*Assigned task*.
Starting at the line with "## Query Syntax" and going on through the line with "## StackLayout", reproduce each line in the records below exactly and nothing more.

*Material to process*.
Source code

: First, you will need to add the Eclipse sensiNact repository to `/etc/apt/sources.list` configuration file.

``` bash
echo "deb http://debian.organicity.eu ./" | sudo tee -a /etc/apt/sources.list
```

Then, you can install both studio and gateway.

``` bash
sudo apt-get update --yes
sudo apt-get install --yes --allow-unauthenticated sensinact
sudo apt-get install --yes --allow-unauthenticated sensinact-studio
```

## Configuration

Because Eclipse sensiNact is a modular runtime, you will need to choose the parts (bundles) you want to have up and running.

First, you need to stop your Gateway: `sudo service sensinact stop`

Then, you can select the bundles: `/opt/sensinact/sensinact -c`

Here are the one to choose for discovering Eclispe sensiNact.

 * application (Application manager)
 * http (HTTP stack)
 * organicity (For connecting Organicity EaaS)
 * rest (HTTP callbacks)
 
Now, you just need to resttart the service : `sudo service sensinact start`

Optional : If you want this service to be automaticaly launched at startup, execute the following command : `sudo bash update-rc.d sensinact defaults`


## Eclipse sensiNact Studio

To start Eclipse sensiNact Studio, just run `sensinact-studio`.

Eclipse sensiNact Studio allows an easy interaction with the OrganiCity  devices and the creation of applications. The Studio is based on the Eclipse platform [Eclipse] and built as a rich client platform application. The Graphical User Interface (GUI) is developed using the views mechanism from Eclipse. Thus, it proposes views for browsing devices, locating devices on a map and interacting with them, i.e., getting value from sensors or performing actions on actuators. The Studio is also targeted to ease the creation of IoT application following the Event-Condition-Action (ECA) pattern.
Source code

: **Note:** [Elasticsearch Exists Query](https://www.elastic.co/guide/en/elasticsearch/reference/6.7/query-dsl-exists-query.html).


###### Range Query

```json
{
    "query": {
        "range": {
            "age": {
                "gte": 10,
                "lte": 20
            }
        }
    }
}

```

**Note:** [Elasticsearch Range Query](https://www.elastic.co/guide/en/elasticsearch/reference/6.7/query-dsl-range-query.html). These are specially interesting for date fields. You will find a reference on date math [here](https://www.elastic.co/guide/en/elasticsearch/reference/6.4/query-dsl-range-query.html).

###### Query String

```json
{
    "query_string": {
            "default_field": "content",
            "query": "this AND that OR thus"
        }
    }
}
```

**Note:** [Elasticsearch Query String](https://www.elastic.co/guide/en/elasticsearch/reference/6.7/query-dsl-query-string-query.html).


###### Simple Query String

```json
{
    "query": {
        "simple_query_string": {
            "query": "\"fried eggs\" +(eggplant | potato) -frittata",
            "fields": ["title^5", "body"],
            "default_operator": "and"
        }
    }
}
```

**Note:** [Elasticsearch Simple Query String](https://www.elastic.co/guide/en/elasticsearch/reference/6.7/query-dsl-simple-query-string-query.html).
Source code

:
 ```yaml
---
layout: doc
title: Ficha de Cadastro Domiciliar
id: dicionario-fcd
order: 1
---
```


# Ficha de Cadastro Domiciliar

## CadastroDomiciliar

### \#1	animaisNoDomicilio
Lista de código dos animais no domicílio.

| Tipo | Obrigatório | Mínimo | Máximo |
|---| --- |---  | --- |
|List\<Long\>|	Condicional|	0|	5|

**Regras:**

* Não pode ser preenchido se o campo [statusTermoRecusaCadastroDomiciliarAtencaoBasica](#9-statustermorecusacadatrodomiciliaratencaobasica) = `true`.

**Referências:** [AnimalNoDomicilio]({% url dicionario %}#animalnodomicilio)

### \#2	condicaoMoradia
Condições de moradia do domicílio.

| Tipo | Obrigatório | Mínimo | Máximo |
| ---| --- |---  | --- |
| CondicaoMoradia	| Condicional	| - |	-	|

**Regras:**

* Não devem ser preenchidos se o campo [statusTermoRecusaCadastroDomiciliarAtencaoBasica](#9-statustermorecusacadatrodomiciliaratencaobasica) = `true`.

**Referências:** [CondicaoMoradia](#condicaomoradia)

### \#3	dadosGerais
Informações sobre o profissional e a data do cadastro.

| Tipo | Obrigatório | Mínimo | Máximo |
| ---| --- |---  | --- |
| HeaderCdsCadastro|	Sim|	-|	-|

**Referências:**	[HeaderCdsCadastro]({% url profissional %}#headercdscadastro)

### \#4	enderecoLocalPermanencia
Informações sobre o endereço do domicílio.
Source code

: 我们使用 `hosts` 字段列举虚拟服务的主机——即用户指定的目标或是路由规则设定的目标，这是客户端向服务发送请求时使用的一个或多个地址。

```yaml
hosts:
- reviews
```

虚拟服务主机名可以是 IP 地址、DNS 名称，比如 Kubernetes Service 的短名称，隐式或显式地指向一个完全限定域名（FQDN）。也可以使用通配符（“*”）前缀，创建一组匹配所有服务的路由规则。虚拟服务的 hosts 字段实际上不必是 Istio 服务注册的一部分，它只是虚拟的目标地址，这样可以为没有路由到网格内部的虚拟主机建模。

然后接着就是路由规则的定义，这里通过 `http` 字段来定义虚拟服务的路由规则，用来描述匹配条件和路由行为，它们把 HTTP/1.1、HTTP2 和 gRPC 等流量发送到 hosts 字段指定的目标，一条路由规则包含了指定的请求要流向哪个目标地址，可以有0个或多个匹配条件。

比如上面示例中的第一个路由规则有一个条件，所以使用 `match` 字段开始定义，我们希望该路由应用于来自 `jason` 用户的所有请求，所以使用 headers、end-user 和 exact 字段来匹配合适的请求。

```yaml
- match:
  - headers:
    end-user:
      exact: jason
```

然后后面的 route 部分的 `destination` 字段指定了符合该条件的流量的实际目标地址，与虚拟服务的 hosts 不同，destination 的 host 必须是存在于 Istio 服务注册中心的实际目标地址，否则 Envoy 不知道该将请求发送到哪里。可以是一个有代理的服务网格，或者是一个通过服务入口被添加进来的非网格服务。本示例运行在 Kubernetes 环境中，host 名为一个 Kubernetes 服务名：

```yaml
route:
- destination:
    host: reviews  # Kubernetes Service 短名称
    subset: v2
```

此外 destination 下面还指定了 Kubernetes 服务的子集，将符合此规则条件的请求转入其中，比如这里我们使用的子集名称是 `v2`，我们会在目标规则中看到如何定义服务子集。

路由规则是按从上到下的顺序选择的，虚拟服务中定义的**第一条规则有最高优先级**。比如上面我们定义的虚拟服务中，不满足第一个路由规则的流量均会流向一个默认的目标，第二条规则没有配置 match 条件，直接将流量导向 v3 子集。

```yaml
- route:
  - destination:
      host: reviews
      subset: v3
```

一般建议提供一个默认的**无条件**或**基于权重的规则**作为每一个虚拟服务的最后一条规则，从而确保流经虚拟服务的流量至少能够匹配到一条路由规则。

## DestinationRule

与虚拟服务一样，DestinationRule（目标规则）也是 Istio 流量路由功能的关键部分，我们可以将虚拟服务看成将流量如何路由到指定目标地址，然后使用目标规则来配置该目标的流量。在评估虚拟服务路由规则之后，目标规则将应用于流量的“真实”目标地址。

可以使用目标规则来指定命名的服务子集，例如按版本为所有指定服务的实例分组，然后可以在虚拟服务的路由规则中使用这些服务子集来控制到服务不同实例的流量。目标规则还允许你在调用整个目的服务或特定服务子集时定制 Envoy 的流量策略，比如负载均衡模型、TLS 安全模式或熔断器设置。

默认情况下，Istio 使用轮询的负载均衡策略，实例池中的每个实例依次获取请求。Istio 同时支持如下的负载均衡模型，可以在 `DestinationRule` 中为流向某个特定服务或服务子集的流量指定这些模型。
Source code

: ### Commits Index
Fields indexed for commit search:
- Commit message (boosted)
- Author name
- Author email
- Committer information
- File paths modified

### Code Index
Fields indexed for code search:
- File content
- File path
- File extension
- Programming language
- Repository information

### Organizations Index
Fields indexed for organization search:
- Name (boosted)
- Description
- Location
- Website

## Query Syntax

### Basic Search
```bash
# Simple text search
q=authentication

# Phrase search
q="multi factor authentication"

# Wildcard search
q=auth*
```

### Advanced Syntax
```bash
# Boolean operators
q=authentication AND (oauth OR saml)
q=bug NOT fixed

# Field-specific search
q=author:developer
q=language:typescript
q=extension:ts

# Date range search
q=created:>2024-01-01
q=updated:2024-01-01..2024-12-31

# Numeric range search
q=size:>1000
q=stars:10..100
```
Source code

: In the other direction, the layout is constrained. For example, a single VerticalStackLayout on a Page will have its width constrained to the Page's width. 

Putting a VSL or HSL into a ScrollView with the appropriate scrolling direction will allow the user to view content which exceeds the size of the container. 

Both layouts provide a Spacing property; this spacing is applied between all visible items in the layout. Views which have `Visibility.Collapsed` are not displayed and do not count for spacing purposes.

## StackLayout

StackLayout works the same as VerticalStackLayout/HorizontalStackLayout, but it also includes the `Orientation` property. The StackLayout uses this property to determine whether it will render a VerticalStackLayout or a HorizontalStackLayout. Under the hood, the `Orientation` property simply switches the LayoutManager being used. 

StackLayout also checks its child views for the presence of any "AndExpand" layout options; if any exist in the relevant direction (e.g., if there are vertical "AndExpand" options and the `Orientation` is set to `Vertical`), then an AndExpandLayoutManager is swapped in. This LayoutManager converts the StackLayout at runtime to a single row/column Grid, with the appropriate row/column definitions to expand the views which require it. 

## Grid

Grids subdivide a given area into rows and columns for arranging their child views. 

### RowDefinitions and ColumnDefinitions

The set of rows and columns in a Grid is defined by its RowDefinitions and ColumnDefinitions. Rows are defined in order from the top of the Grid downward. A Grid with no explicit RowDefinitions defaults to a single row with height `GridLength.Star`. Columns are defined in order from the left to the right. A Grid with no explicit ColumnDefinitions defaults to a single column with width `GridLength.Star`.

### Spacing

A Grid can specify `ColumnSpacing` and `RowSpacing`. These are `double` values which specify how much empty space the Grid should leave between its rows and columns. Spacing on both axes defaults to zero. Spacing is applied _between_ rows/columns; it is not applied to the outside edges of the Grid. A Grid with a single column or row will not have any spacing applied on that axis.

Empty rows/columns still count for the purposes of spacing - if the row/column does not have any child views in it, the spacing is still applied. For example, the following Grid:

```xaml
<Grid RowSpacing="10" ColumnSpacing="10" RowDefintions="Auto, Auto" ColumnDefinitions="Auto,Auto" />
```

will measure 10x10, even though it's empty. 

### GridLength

*The completed task*.
## Query Syntax

### Basic Search
```bash
# Simple text search
q=authentication

# Phrase search
q="multi factor authentication"

# Wildcard search
q=auth*
```

### Advanced Syntax
```bash
# Boolean operators
q=authentication AND (oauth OR saml)
q=bug NOT fixed

# Field-specific search
q=author:developer
q=language:typescript
q=extension:ts

# Date range search
q=created:>2024-01-01
q=updated:2024-01-01..2024-12-31

# Numeric range search
q=size:>1000
q=stars:10..100
```
Source code

: In the other direction, the layout is constrained. For example, a single VerticalStackLayout on a Page will have its width constrained to the Page's width. 

Putting a VSL or HSL into a ScrollView with the appropriate scrolling direction will allow the user to view content which exceeds the size of the container. 

Both layouts provide a Spacing property; this spacing is applied between all visible items in the layout. Views which have `Visibility.Collapsed` are not displayed and do not count for spacing purposes.

## StackLayout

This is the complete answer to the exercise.